CBS News: NYSE boss sold his own stock ahead of coronavirus market meltdown

Stepehn Gandel 

Key Points

  • Jeffrey Sprecher, who is the husband of Republican U.S. Senator Kelly Loeffler of Georgia, on February 26 sold $3.5 million in shares of ICE, as the exchange is called, at an average price of $93.42 each, according to a filing with the Securities and Exchange Commission. Since then, ICE shares have plunged nearly 25% amid a broader downdraft in stocks.
  • Loeffler, along with Senator Richard Burr and other lawmakers, are facing scrutiny for unloading stock in recent weeks before Congress had sounded the alarm about the virus’s threat to Americans. Burr said Friday he… would cooperate with an investigation into whether he violated prohibitions on trading on non-public information.
  • “It’s appalling,” Virginia Canter, the chief ethics counsel for good government group CREW, said about Sprecher’s and Loeffler’s stock sales. “These are people in a privileged position, and it looks like they took advantage of it.” 
  • Loeffler and Burr sit on the Senate Committee on Health, Education, Labor and Pensions, which held a briefing on January 24 for senators to learn about what the panel described as the “emerging public health threat” posed by the coronavirus. In the days after the briefing, Loeffler publicly downplayed the risks to public health from the virus. 
  • Loeffler and Sprecher have since reported to the Senate that they began selling shares in other companies on January 24, eventually conducting 27 transactions to sell as much as $3 million in stock. 
  • Sprecher’s $3.5 million in ICE stock sales on February 26, however, are not included in Loeffler’s Senate disclosure and have not previously been reported. 
  • Experts told CBS MoneyWatch Loeffler’s Senate disclosure form, filed March 12, should have included any trades made by her spouse as well as by her.

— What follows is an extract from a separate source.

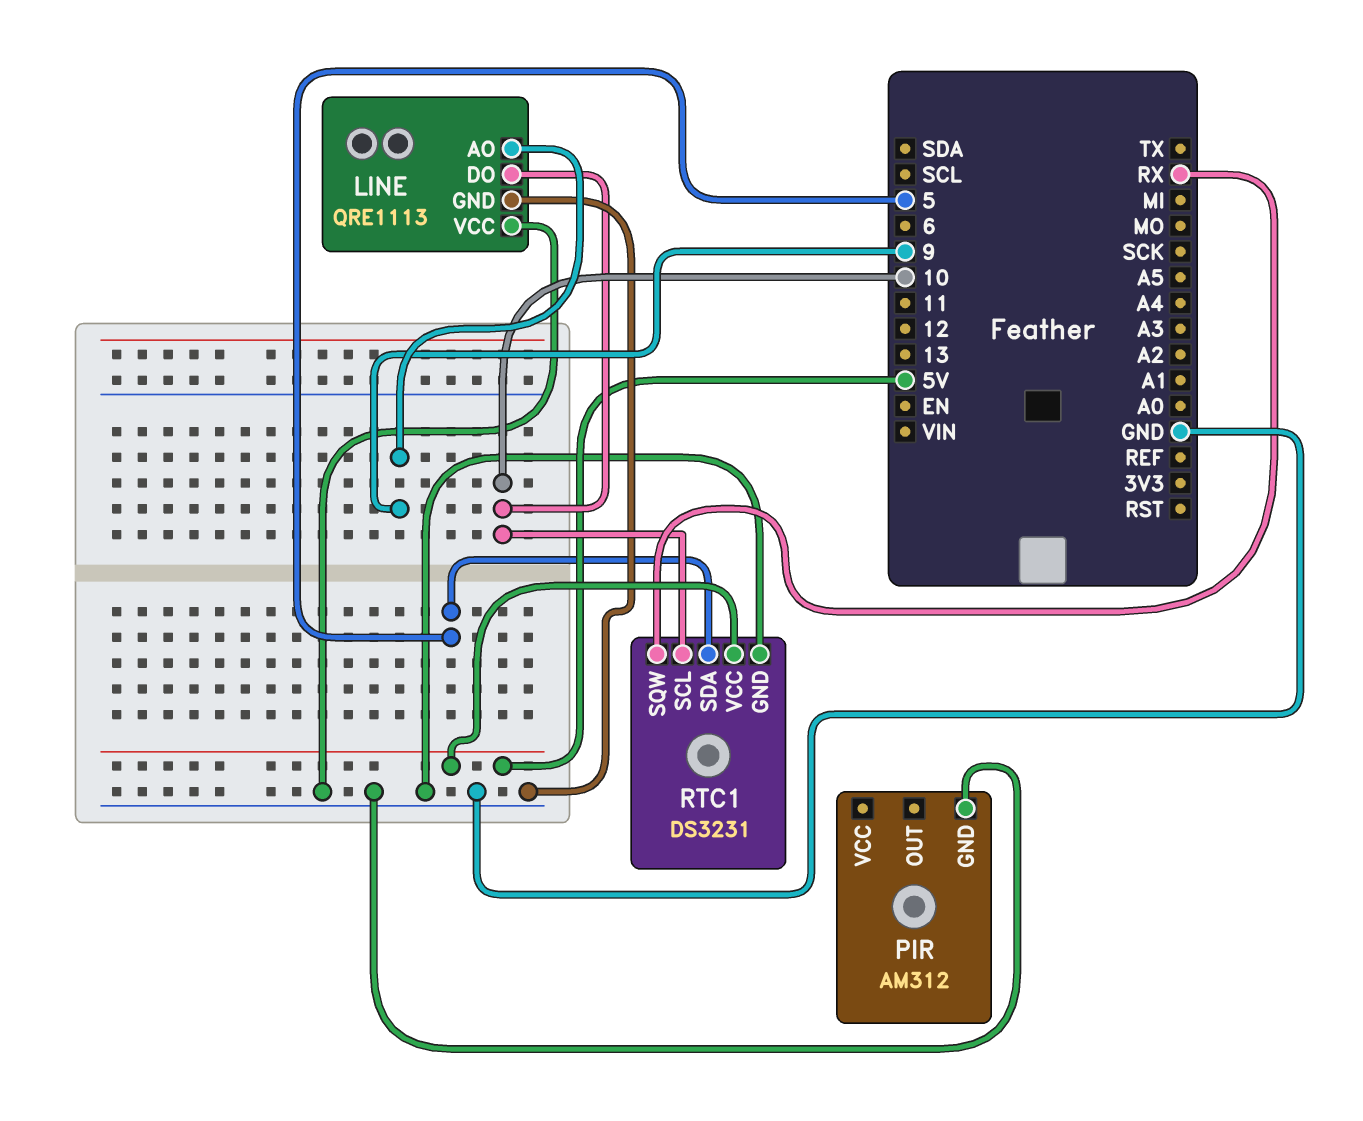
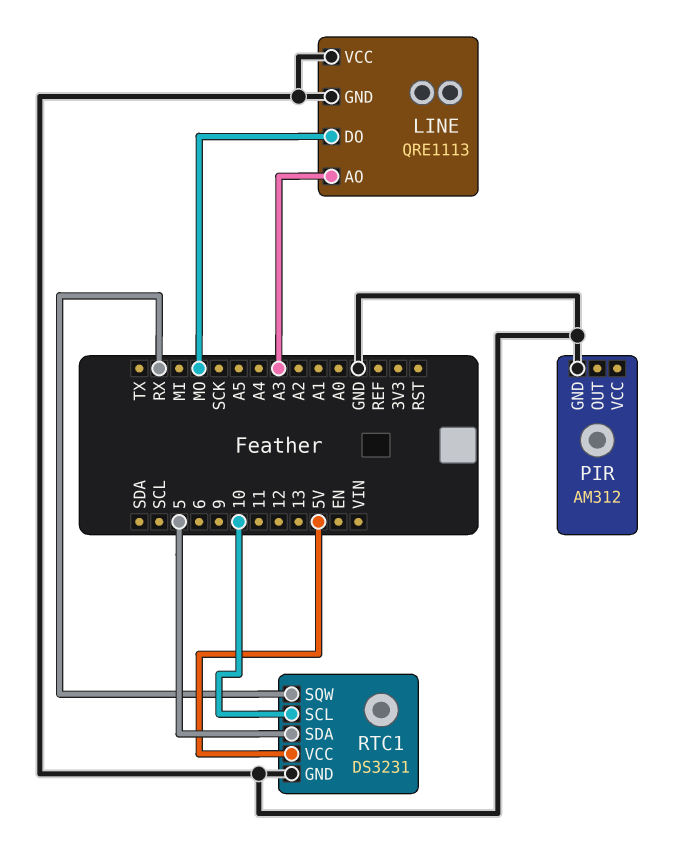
LINE pin AO: 9 -> A3
LINE pin DO: 10 -> MO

That would include Sprecher’s ICE stock sales, even if he was the sole owner of the shares. 
  • “They should have been disclosed,” said Thomas Gorman, a partner at law firm Dorsey & Whitney and an expert in securities law who spent seven years at the SEC. He said that standard applies even if Specher was the sole owner of the shares and Loeffler didn’t directly benefit from the sales. Sprecher’s stock sales were disclosed to the SEC on February 28.
  • “You shouldn’t be able to walk around rules like that,” Gorman said.
  • ICE declined to comment directly to CBS MoneyWatch on Sprecher’s ICE stock sales. A spokesperson also declined to say whether the company or its board is investigating them. Sprecher could not be reached for comment. Loeffler’s Senate office, closed because of the coronavirus, did not return a call for comment.
  • ICE said it requires executives to give the company 30 days notice before selling or buying shares. In this case, that would have been January 26, two days after Loeffler’s Senate briefing on the coronavirus.